C’est l’entraide aussi : pour reculer, pour dépanner, pour partager. Et j'apprécie. 

Rarement le silence.
Pour le silence, soit il faut revenir à la maison, soit voyager en juin ou en septembre. 

Trop de monde partout. Trop de difficulté à trouver un emplacement. Surtout les fins de semaine. Ou trouver des campings qui ne ressemblent pas à des stationnements. 

Ce qui confirme encore une fois qu’on ne veut pas voyager en été. 
Moi qui ne tiens pas particulièrement à parler avec tant de gens plus de cinq minutes, moi qui n’aime pas empiéter sur le terrain du voisin pas plus que je n’aime voir les voisins — enfants, adultes ou animaux — passer sur le mien et même s’y planter pour une petite jasette (un peu comme dans les salons du livre ou les expositions quand les visiteurs se plantent devant votre kiosque et commencent à discuter de tout et de rien), quelle patience il me faut parfois. Quelle adaptabilité je dois développer.
Pourtant sur le coup, ça m’a paru acceptable. Rien de réellement négatif. L’impatience n’a pas gagné. Juste la bonne humeur qui s’est effritée à mesure que la température montait.
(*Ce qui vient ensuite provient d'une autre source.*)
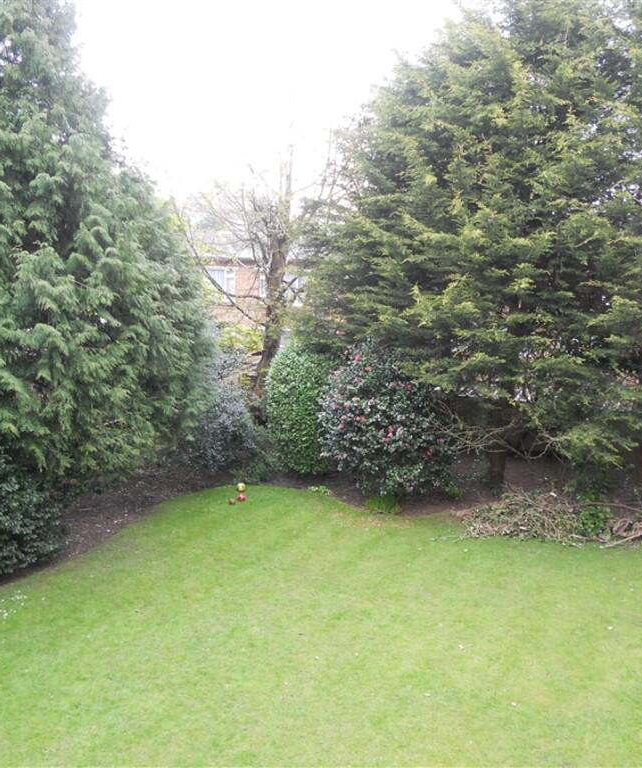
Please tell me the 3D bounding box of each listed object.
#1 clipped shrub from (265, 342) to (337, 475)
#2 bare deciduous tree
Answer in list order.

Il me semble que c’était plus facile dans les années » 80. Au temps des tentes ou du début des tentes-roulottes. Moins de véhicules récréatifs qui réclament l’eau et l’électricité, le wi-fi et l’absence d’arbre pour installer leur coupole. Et des prix raisonnables. Et facilement accessibles aux 35 pieds. Et avec vue imprenable. 

Serais-je blasée? Ou nostalgique? Ou sauvage? Un peu de tout.